Cash flow: stop juggling and start managing!

by Kate on February 12, 2011

JugglerCash flow is affected when you sell or buy something, change a process, make a spending or investment decision, or change a project deadline.

People right across a business make decisions each day that affect cash flow, yet the focus of those outside the accounting department is often on sales, profit and costs rather than on cash.

But a business can be profitable (or can appear profitable) yet have significant cash flow problems. More sales and a bigger business can make cash flow worse, not better. It’s also possible to underestimate a profit problem because there is cash in the bank account … at least today!
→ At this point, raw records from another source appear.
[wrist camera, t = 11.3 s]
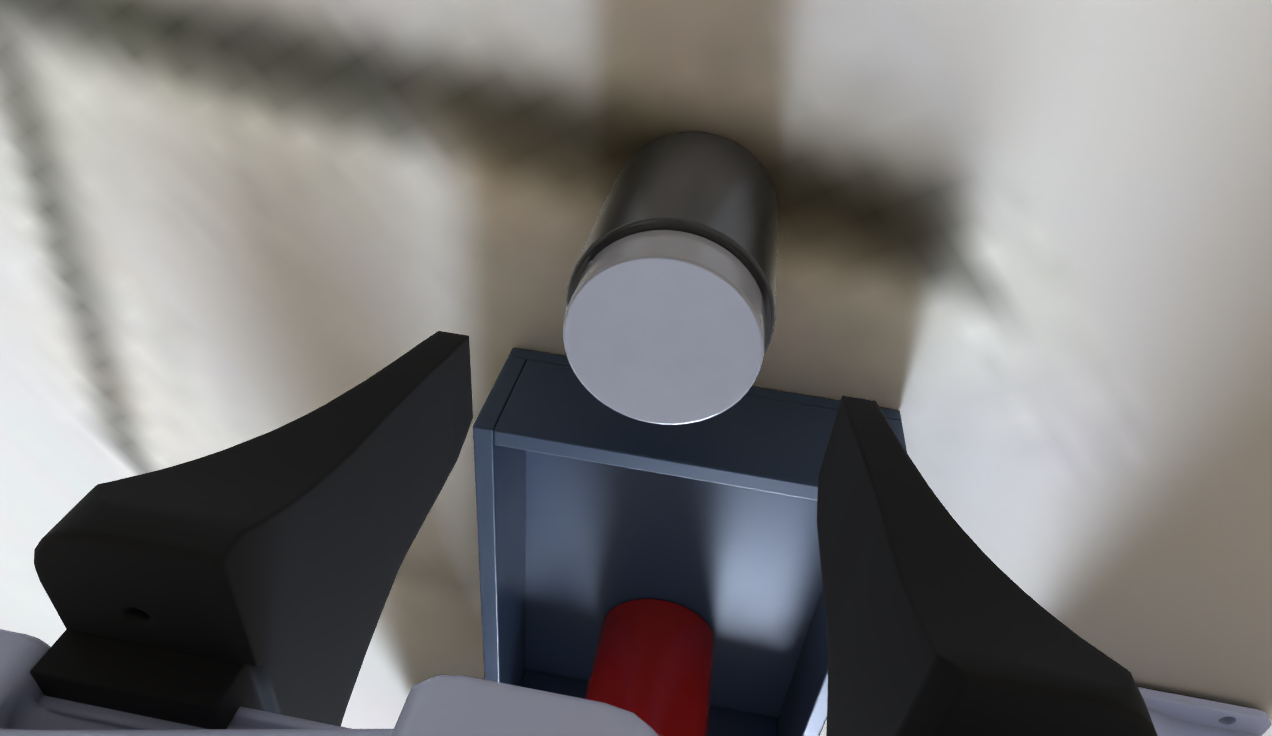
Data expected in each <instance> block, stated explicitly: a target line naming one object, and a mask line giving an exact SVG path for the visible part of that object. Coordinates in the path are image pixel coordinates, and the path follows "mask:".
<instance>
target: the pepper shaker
mask: <svg viewBox="0 0 1272 736" xmlns="http://www.w3.org/2000/svg"><path fill="white" fill-rule="evenodd" d="M777 248H778V202H777V196H776V192H775V189H774V186H773V184H772V182H771V180H770V177H769V176H768V174H767V172H766V171H765V169H764V168H763V166H762V165H761V164H760V163H759V162H758V161H757V159H756V158H755V157H754V156H752V155H751V154H750V153H749V152H748V151H747V150H745V149H744V148H742V147H741V146H739V145H738V144H736V143H734V142H732V141H730V140H728V139H726V138H723V137H720V136H717V135H713V134H708V133H701V132H681V133H675V134H670V135H667V136H664V137H661V138H658V139H656V140H654V141H652V142H650V143H648V144H646V145H645V146H643V147H642V148H640V149H639V150H638V151H637V152H636V153H634V154H633V155H632V156H631V157H630V158H629V159H628V161H627V162H626V163H625V164H624V165H623V167H622V169H621V170H620V172H619V173H618V175H617V178H616V180H615V182H614V184H613V186H612V188H611V190H610V193H609V195H608V197H607V199H606V201H605V203H604V205H603V208H602V210H601V212H600V214H599V216H598V218H597V220H596V223H595V225H594V227H593V229H592V231H591V233H590V235H589V238H588V240H587V242H586V244H585V246H584V248H583V251H582V253H581V255H580V257H579V259H578V261H577V263H576V266H575V268H574V270H573V272H572V274H571V278H570V281H569V285H568V291H567V309H566V313H565V316H564V322H563V342H564V347H565V352H566V355H567V358H568V360H569V363H570V365H571V367H572V369H573V371H574V373H575V374H576V376H577V377H578V379H579V380H580V382H581V383H582V384H583V385H584V387H585V388H586V389H587V390H588V391H589V392H590V393H591V394H592V395H593V396H594V397H596V398H597V399H598V400H599V401H601V402H602V403H603V404H605V405H606V406H608V407H610V408H611V409H613V410H615V411H617V412H619V413H621V414H623V415H625V416H628V417H630V418H633V419H636V420H640V421H644V422H648V423H654V424H663V425H680V424H689V423H694V422H699V421H703V420H706V419H709V418H712V417H714V416H716V415H718V414H720V413H722V412H724V411H726V410H727V409H729V408H730V407H732V406H733V405H734V404H736V403H737V402H738V401H739V400H740V399H741V398H742V397H743V396H744V395H745V394H746V393H747V392H748V391H749V389H750V388H751V386H752V385H753V384H754V382H755V380H756V378H757V376H758V374H759V372H760V369H761V366H762V362H763V357H764V354H765V352H766V350H767V348H768V346H769V344H770V341H771V338H772V335H773V331H774V325H775V314H776V281H777Z"/></svg>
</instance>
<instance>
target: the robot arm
mask: <svg viewBox="0 0 1272 736" xmlns="http://www.w3.org/2000/svg"><path fill="white" fill-rule="evenodd" d="M472 418H473V410H472V389H471V368H470V348H469V336H467V335H460V334H454V333H448V332H442V331H438V332H436V333H435V334H433V335H432V336H430V337H429V338H427V339H426V340H424V341H423V342H421V343H420V344H419V345H417V346H416V347H414V348H413V349H411V350H410V351H409V352H407V353H406V354H404V355H403V356H401V357H400V358H398V359H397V360H396V361H394V362H393V363H391V364H390V365H388V366H387V367H385V368H384V369H382V370H381V371H379V372H378V373H376V374H375V375H373V376H372V377H370V378H369V379H367V380H366V381H364V382H362V383H361V384H359V385H357V386H356V387H354V388H352V389H351V390H349V391H347V392H346V393H344V394H342V395H341V396H339V397H337V398H336V399H334V400H332V401H331V402H329V403H327V404H326V405H324V406H322V407H320V408H318V409H316V410H314V411H313V412H311V413H309V414H307V415H305V416H303V417H301V418H299V419H297V420H295V421H292V422H290V423H288V424H286V425H284V426H282V427H280V428H278V429H275V430H273V431H271V432H269V433H266V434H264V435H261V436H259V437H256V438H254V439H251V440H248V441H246V442H243V443H241V444H238V445H236V446H233V447H231V448H228V449H226V450H223V451H220V452H217V453H214V454H211V455H208V456H205V457H202V458H199V459H196V460H193V461H189V462H186V463H183V464H179V465H176V466H173V467H169V468H165V469H162V470H158V471H154V472H150V473H146V474H141V475H137V476H133V477H129V478H125V479H120V480H116V481H112V482H107V483H102V484H98V485H96V486H95V487H94V488H93V489H92V490H91V491H90V492H89V493H88V494H87V495H86V496H85V497H84V498H83V499H82V500H81V501H80V502H79V503H78V504H77V505H76V506H75V507H74V508H73V509H72V510H71V511H70V512H69V513H68V514H67V515H66V516H65V517H64V518H63V519H62V520H61V521H60V522H58V523H57V524H56V525H55V526H54V527H53V528H52V529H51V530H50V531H49V532H48V533H47V534H46V535H45V536H44V537H43V538H42V539H41V541H40V542H39V544H38V545H37V547H36V548H35V552H34V564H35V569H36V571H37V574H38V577H39V579H40V582H41V583H42V585H43V587H44V589H45V591H46V593H47V594H48V596H49V598H50V600H51V602H52V603H53V605H54V607H55V609H56V611H57V612H58V614H59V616H60V618H61V620H62V621H63V623H64V625H65V627H66V629H67V630H66V631H65V632H64V633H63V634H62V635H61V636H60V638H59V639H58V640H57V641H56V642H55V643H54V644H53V646H52V647H50V646H49V645H48V644H46V643H45V642H43V641H41V640H40V639H38V638H35V637H33V636H30V635H26V634H21V633H16V632H11V631H6V630H1V629H0V736H658V734H657V733H656V732H655V731H654V730H653V729H652V728H651V727H650V726H649V725H648V724H646V723H645V722H644V721H643V720H641V719H640V718H639V717H638V716H637V715H635V714H634V713H632V712H629V711H627V710H624V709H621V708H618V707H615V706H612V705H609V704H607V703H603V702H598V701H592V700H587V699H582V698H577V697H572V696H567V695H562V694H556V693H551V692H546V691H541V690H536V689H531V688H525V687H520V686H515V685H510V684H505V683H500V682H495V681H489V680H484V679H479V678H474V677H469V676H451V675H438V676H434V677H432V678H430V679H427V680H425V681H423V682H420V683H418V684H416V685H413V686H412V688H411V690H410V692H409V695H408V697H407V699H406V702H405V704H404V707H403V709H402V711H401V714H400V716H399V718H398V721H397V723H396V725H395V728H394V729H350V728H345V727H340V726H341V723H342V720H343V717H344V714H345V711H346V708H347V705H348V702H349V699H350V696H351V693H352V691H353V688H354V685H355V682H356V679H357V677H358V674H359V671H360V668H361V665H362V663H363V660H364V657H365V654H366V652H367V649H368V646H369V644H370V641H371V639H372V636H373V633H374V631H375V628H376V626H377V623H378V620H379V618H380V615H381V613H382V610H383V607H384V605H385V603H386V600H387V598H388V595H389V593H390V590H391V588H392V585H393V583H394V581H395V578H396V576H397V573H398V571H399V568H400V566H401V564H402V562H403V560H404V558H405V556H406V554H407V552H408V550H409V548H410V546H411V544H412V542H413V540H414V539H415V537H416V535H417V533H418V531H419V529H420V528H421V526H422V524H423V522H424V520H425V518H426V517H427V515H428V513H429V511H430V509H431V508H432V506H433V504H434V502H435V500H436V498H437V497H438V495H439V493H440V491H441V489H442V487H443V486H444V484H445V482H446V480H447V478H448V476H449V474H450V472H451V471H452V469H453V467H454V465H455V463H456V461H457V459H458V456H459V454H460V451H461V448H462V446H463V443H464V441H465V438H466V435H467V432H468V430H469V427H470V424H471V421H472ZM817 530H818V541H819V552H820V562H821V572H822V582H823V592H824V602H825V612H826V621H827V638H828V696H827V736H1261V735H1262V734H1263V733H1264V732H1265V731H1266V730H1267V729H1268V728H1269V727H1270V725H1271V721H1270V720H1269V718H1268V716H1267V714H1266V713H1265V712H1264V711H1261V710H1258V709H1253V708H1248V707H1243V706H1237V705H1232V704H1226V703H1221V702H1216V701H1210V700H1205V699H1199V698H1194V697H1189V696H1183V695H1178V694H1172V693H1167V692H1162V691H1156V690H1151V689H1146V688H1140V687H1137V685H1136V683H1135V681H1134V679H1133V677H1132V675H1131V673H1130V671H1128V670H1127V669H1125V668H1124V667H1122V666H1121V665H1120V664H1118V663H1117V662H1115V661H1114V660H1112V659H1111V658H1110V657H1108V656H1107V655H1105V654H1104V653H1102V652H1101V651H1099V650H1098V649H1097V648H1095V647H1094V646H1092V645H1091V644H1089V643H1088V642H1087V641H1085V640H1084V639H1082V638H1081V637H1079V636H1078V635H1077V634H1075V633H1074V632H1073V631H1071V630H1070V629H1069V628H1068V627H1066V626H1065V625H1064V624H1063V623H1061V622H1060V621H1059V620H1058V619H1056V618H1055V617H1054V616H1052V615H1051V614H1050V613H1049V612H1047V611H1046V610H1045V609H1044V608H1043V607H1041V606H1040V605H1039V604H1038V603H1037V602H1036V601H1034V600H1033V599H1032V598H1031V597H1030V596H1028V595H1027V594H1026V593H1025V592H1024V591H1023V590H1022V589H1021V588H1020V587H1019V586H1017V585H1016V584H1015V583H1014V582H1013V581H1012V580H1011V579H1010V578H1009V577H1008V576H1007V575H1006V574H1005V573H1004V572H1002V571H1001V570H1000V569H999V568H998V567H997V566H996V565H995V564H994V563H993V562H992V561H991V560H990V559H989V558H988V557H987V556H986V555H985V554H984V553H983V551H982V550H981V549H980V548H979V547H978V546H977V545H976V544H975V543H974V542H973V540H972V539H971V538H970V537H969V536H968V535H967V534H966V533H965V532H964V531H963V529H962V528H961V527H960V526H959V525H958V524H957V522H956V521H955V520H954V519H953V518H952V516H951V515H950V514H949V513H948V511H947V510H946V509H945V507H944V506H943V505H942V503H941V502H940V501H939V499H938V498H937V497H936V495H935V494H934V493H933V491H932V490H931V488H930V487H929V486H928V484H927V483H926V481H925V480H924V478H923V477H922V475H921V474H920V472H919V471H918V469H917V468H916V466H915V465H914V463H913V462H912V460H911V459H910V457H909V455H908V454H907V452H906V451H905V449H904V447H903V446H902V444H901V443H900V441H899V439H898V438H897V436H896V434H895V433H894V431H893V429H892V428H891V426H890V424H889V422H888V421H887V419H886V417H885V415H884V414H883V412H882V410H881V409H880V407H879V405H878V404H877V403H876V401H872V400H866V399H859V398H853V397H847V396H842V399H841V402H840V406H839V409H838V412H837V416H836V419H835V422H834V425H833V429H832V432H831V435H830V439H829V442H828V445H827V449H826V452H825V455H824V459H823V462H822V465H821V469H820V472H819V475H818V497H817Z"/></svg>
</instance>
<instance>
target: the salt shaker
mask: <svg viewBox="0 0 1272 736" xmlns="http://www.w3.org/2000/svg"><path fill="white" fill-rule="evenodd" d="M714 654H715V637H714V634H713V632H712V629H711V628H710V626H709V625H708V623H707V622H706V621H705V620H704V619H703V618H702V617H701V616H699V615H698V614H697V613H695V612H694V611H692V610H690V609H688V608H686V607H684V606H682V605H679V604H677V603H673V602H670V601H665V600H659V599H636V600H631V601H627V602H624V603H621V604H619V605H617V606H615V607H614V608H612V609H611V610H610V611H609V612H608V613H607V614H606V616H605V617H604V619H603V621H602V624H601V629H600V633H599V637H598V642H597V646H596V650H595V655H594V659H593V663H592V668H591V672H590V676H589V681H588V685H587V689H586V694H585V698H584V699H587V700H592V701H598V702H603V703H607V704H609V705H612V706H615V707H618V708H621V709H624V710H627V711H629V712H632V713H634V714H635V715H637V716H638V717H639V718H640V719H641V720H643V721H644V722H645V723H646V724H648V725H649V726H650V727H651V728H652V729H653V730H654V731H655V732H656V733H657V734H658V736H707V732H708V721H709V710H710V699H711V688H712V677H713V666H714Z"/></svg>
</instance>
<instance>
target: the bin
mask: <svg viewBox="0 0 1272 736" xmlns="http://www.w3.org/2000/svg"><path fill="white" fill-rule="evenodd" d="M840 402H841V401H837V400H831V399H825V398H819V397H813V396H807V395H801V394H795V393H788V392H782V391H776V390H770V389H764V388H758V387H752V386H751V388H750V389H749V391H748V392H747V393H746V394H745V395H744V396H743V397H742V398H741V399H740V400H739V401H738V402H737V403H736V404H734V405H733V406H732V407H730V408H729V409H727V410H726V411H724V412H722V413H720V414H718V415H716V416H714V417H712V418H709V419H706V420H703V421H699V422H694V423H689V424H680V425H663V424H654V423H648V422H644V421H640V420H636V419H633V418H630V417H628V416H625V415H623V414H621V413H619V412H617V411H615V410H613V409H611V408H610V407H608V406H606V405H605V404H603V403H602V402H601V401H599V400H598V399H597V398H596V397H594V396H593V395H592V394H591V393H590V392H589V391H588V390H587V389H586V388H585V387H584V385H583V384H582V383H581V382H580V380H579V379H578V377H577V376H576V374H575V373H574V371H573V369H572V367H571V365H570V363H569V360H568V358H567V356H562V355H555V354H549V353H543V352H537V351H531V350H525V349H519V348H513V349H512V351H511V353H510V354H509V357H508V358H507V360H506V362H505V364H504V366H503V368H502V370H501V372H500V374H499V376H498V378H497V380H496V382H495V384H494V386H493V388H492V390H491V392H490V394H489V396H488V398H487V400H486V402H485V404H484V406H483V407H482V409H481V411H480V413H479V415H478V417H477V419H476V421H475V423H474V425H473V440H474V461H475V483H476V504H477V526H478V548H479V569H480V591H481V612H482V634H483V656H484V677H485V680H489V681H495V682H500V683H505V684H510V685H515V686H520V687H525V688H531V689H536V690H541V691H546V692H551V693H556V694H562V695H567V696H572V697H577V698H582V699H584V698H585V694H586V689H587V685H588V681H589V676H590V672H591V668H592V663H593V659H594V655H595V650H596V646H597V642H598V637H599V633H600V629H601V624H602V621H603V619H604V617H605V616H606V614H607V613H608V612H609V611H610V610H611V609H612V608H614V607H615V606H617V605H619V604H621V603H624V602H627V601H631V600H636V599H659V600H665V601H670V602H673V603H677V604H679V605H682V606H684V607H686V608H688V609H690V610H692V611H694V612H695V613H697V614H698V615H699V616H701V617H702V618H703V619H704V620H705V621H706V622H707V623H708V625H709V626H710V628H711V629H712V632H713V634H714V637H715V654H714V666H713V677H712V688H711V699H710V710H709V721H708V732H707V736H820V733H821V731H822V728H823V726H824V724H825V721H826V719H827V696H828V638H827V621H826V612H825V602H824V592H823V582H822V572H821V562H820V552H819V541H818V530H817V497H818V475H819V472H820V469H821V465H822V462H823V459H824V455H825V452H826V449H827V445H828V442H829V439H830V435H831V432H832V429H833V425H834V422H835V419H836V416H837V412H838V409H839V406H840ZM880 409H881V410H882V412H883V414H884V415H885V417H886V419H887V421H888V422H889V424H890V426H891V428H892V429H893V431H894V433H895V434H896V436H897V438H898V439H899V441H900V443H901V444H902V446H903V447H904V449H905V451H906V452H907V450H906V445H905V439H904V434H903V428H902V422H901V416H900V411H898V410H893V409H887V408H880Z"/></svg>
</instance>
In the short term, cash flow difficulties can be eased by juggling payments, adjusting stock levels and chasing outstanding accounts. However, reduced access to funds and the cost of borrowing is driving attention to proactive cash management and the structural aspects of cash flow.

It takes thinking and effort to find and plug cash flow holes rather than just get busy with short-term fixes. The effort pays off, though, since stronger cash flow means a more sustainable business and less need for outside finance for working capital.

To get the cash flowing faster you’ll want to take a look at how practices for inventory management, customer acquisition and management and production or operations management, since it’s in these areas that cause the cash to get stuck.

It’s important also to take a look at profit, since a cash flow problem can exist because there’s not enough profit to cover loan and creditor repayments, tax and dividends – or because owner/director remuneration is beyond what the business can afford.

If you’re looking beyond day-to-day tactics to understand and improve cash flow, here are some questions to consider:

  • Is operating profit sufficient to cover interest, tax, loan repayments and dividends?
  • How long does it take to turn money invested in stock and operations to a sale and then cash? How can you shorten that cycle?
  • Where does the cash to fund purchases and expenses come from? How much is from the bank and investors and how much is generated from operations?
  • Does your team understand how their actions affect cash flow – and are decisions made with cash in mind?
  • Is cash flow planning part of your financial routine?